Data for this exercise>
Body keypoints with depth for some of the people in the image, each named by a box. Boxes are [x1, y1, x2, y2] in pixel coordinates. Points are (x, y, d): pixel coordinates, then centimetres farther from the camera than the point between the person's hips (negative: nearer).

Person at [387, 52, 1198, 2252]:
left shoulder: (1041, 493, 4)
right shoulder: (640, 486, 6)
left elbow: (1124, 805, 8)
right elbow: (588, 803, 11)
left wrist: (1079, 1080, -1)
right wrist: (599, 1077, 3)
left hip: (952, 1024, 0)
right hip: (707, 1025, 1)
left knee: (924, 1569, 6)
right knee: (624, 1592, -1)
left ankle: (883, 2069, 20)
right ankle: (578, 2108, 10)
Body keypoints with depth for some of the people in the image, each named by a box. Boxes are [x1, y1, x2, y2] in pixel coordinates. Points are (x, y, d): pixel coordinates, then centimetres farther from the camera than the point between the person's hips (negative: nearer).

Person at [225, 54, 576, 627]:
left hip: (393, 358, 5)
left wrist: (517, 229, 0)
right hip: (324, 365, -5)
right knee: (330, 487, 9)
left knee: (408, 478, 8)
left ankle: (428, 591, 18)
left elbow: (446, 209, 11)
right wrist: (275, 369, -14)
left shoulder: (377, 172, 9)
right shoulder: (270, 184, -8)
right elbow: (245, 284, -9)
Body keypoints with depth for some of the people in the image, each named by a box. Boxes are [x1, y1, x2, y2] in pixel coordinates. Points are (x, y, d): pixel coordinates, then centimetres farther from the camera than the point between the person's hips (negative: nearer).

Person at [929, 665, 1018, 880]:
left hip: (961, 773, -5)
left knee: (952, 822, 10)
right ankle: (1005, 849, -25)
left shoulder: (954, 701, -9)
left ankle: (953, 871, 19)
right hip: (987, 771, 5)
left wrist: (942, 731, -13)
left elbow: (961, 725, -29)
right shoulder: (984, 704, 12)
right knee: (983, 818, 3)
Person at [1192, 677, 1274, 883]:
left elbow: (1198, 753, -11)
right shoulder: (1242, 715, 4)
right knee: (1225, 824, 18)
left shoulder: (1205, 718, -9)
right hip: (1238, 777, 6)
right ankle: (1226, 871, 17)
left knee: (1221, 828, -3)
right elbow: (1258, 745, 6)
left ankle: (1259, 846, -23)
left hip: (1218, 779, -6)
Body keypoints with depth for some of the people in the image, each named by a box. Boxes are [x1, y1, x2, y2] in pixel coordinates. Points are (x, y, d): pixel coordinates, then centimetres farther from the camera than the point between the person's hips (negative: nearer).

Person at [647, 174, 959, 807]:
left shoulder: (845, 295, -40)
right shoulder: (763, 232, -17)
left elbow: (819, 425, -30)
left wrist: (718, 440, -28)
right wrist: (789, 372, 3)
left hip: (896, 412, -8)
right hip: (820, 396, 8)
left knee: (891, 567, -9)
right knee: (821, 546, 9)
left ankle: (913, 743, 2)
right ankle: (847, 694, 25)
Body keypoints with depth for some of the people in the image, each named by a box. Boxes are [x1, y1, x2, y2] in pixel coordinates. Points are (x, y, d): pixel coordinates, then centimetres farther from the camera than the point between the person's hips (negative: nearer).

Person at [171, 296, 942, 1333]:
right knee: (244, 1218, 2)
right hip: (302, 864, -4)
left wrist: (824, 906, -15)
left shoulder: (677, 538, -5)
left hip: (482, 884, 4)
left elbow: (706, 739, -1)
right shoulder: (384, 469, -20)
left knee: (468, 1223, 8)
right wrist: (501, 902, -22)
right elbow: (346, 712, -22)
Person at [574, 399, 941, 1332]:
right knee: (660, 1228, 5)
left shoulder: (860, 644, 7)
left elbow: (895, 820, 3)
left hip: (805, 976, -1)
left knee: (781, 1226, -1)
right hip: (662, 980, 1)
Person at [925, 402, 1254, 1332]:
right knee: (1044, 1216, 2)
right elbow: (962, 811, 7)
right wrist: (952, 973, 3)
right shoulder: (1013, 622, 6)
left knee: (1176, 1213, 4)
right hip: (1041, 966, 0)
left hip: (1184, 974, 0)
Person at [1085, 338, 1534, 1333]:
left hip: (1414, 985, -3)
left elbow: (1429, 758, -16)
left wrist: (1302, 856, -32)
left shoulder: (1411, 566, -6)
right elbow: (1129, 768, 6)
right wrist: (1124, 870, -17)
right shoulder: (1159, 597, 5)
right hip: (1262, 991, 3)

Assigned task>
Put every line of the items above into a JSON list of strings, with one string per line and blank lines omitted.

Response to the exercise>
[
  "Body keypoints with depth for some of the people in the image, each named by a box. Boxes are [x1, y1, x2, y2] in pixel coordinates. Points are (x, y, d): pixel coordinates, then centimetres farther from the camera than the point between the person's hips (negative: nearer).",
  "Person at [387, 52, 1198, 2252]:",
  "left shoulder: (1041, 493, 4)",
  "right shoulder: (640, 486, 6)",
  "left elbow: (1124, 805, 8)",
  "right elbow: (588, 803, 11)",
  "left wrist: (1079, 1080, -1)",
  "right wrist: (599, 1077, 3)",
  "left hip: (952, 1024, 0)",
  "right hip: (707, 1025, 1)",
  "left knee: (924, 1569, 6)",
  "right knee: (624, 1592, -1)",
  "left ankle: (883, 2069, 20)",
  "right ankle: (578, 2108, 10)",
  "Body keypoints with depth for some of the people in the image, each named by a box. Boxes are [x1, y1, x2, y2] in pixel coordinates. Points are (x, y, d): pixel coordinates, then centimetres farther from the camera than the point between the person's hips (negative: nearer).",
  "Person at [225, 54, 576, 627]:",
  "left hip: (393, 358, 5)",
  "left wrist: (517, 229, 0)",
  "right hip: (324, 365, -5)",
  "right knee: (330, 487, 9)",
  "left knee: (408, 478, 8)",
  "left ankle: (428, 591, 18)",
  "left elbow: (446, 209, 11)",
  "right wrist: (275, 369, -14)",
  "left shoulder: (377, 172, 9)",
  "right shoulder: (270, 184, -8)",
  "right elbow: (245, 284, -9)",
  "Body keypoints with depth for some of the people in the image, each named by a box. Boxes are [x1, y1, x2, y2] in pixel coordinates. Points are (x, y, d): pixel coordinates, then centimetres farther from the camera than the point between the person's hips (negative: nearer).",
  "Person at [929, 665, 1018, 880]:",
  "left hip: (961, 773, -5)",
  "left knee: (952, 822, 10)",
  "right ankle: (1005, 849, -25)",
  "left shoulder: (954, 701, -9)",
  "left ankle: (953, 871, 19)",
  "right hip: (987, 771, 5)",
  "left wrist: (942, 731, -13)",
  "left elbow: (961, 725, -29)",
  "right shoulder: (984, 704, 12)",
  "right knee: (983, 818, 3)",
  "Person at [1192, 677, 1274, 883]:",
  "left elbow: (1198, 753, -11)",
  "right shoulder: (1242, 715, 4)",
  "right knee: (1225, 824, 18)",
  "left shoulder: (1205, 718, -9)",
  "right hip: (1238, 777, 6)",
  "right ankle: (1226, 871, 17)",
  "left knee: (1221, 828, -3)",
  "right elbow: (1258, 745, 6)",
  "left ankle: (1259, 846, -23)",
  "left hip: (1218, 779, -6)",
  "Body keypoints with depth for some of the people in the image, each named by a box. Boxes are [x1, y1, x2, y2] in pixel coordinates. Points are (x, y, d): pixel coordinates, then centimetres farther from the camera than the point between the person's hips (negative: nearer).",
  "Person at [647, 174, 959, 807]:",
  "left shoulder: (845, 295, -40)",
  "right shoulder: (763, 232, -17)",
  "left elbow: (819, 425, -30)",
  "left wrist: (718, 440, -28)",
  "right wrist: (789, 372, 3)",
  "left hip: (896, 412, -8)",
  "right hip: (820, 396, 8)",
  "left knee: (891, 567, -9)",
  "right knee: (821, 546, 9)",
  "left ankle: (913, 743, 2)",
  "right ankle: (847, 694, 25)",
  "Body keypoints with depth for some of the people in the image, each named by a box. Boxes are [x1, y1, x2, y2] in pixel coordinates. Points are (x, y, d): pixel coordinates, then centimetres farther from the camera than the point between the person's hips (negative: nearer).",
  "Person at [171, 296, 942, 1333]:",
  "right knee: (244, 1218, 2)",
  "right hip: (302, 864, -4)",
  "left wrist: (824, 906, -15)",
  "left shoulder: (677, 538, -5)",
  "left hip: (482, 884, 4)",
  "left elbow: (706, 739, -1)",
  "right shoulder: (384, 469, -20)",
  "left knee: (468, 1223, 8)",
  "right wrist: (501, 902, -22)",
  "right elbow: (346, 712, -22)",
  "Person at [574, 399, 941, 1332]:",
  "right knee: (660, 1228, 5)",
  "left shoulder: (860, 644, 7)",
  "left elbow: (895, 820, 3)",
  "left hip: (805, 976, -1)",
  "left knee: (781, 1226, -1)",
  "right hip: (662, 980, 1)",
  "Person at [925, 402, 1254, 1332]:",
  "right knee: (1044, 1216, 2)",
  "right elbow: (962, 811, 7)",
  "right wrist: (952, 973, 3)",
  "right shoulder: (1013, 622, 6)",
  "left knee: (1176, 1213, 4)",
  "right hip: (1041, 966, 0)",
  "left hip: (1184, 974, 0)",
  "Person at [1085, 338, 1534, 1333]:",
  "left hip: (1414, 985, -3)",
  "left elbow: (1429, 758, -16)",
  "left wrist: (1302, 856, -32)",
  "left shoulder: (1411, 566, -6)",
  "right elbow: (1129, 768, 6)",
  "right wrist: (1124, 870, -17)",
  "right shoulder: (1159, 597, 5)",
  "right hip: (1262, 991, 3)"
]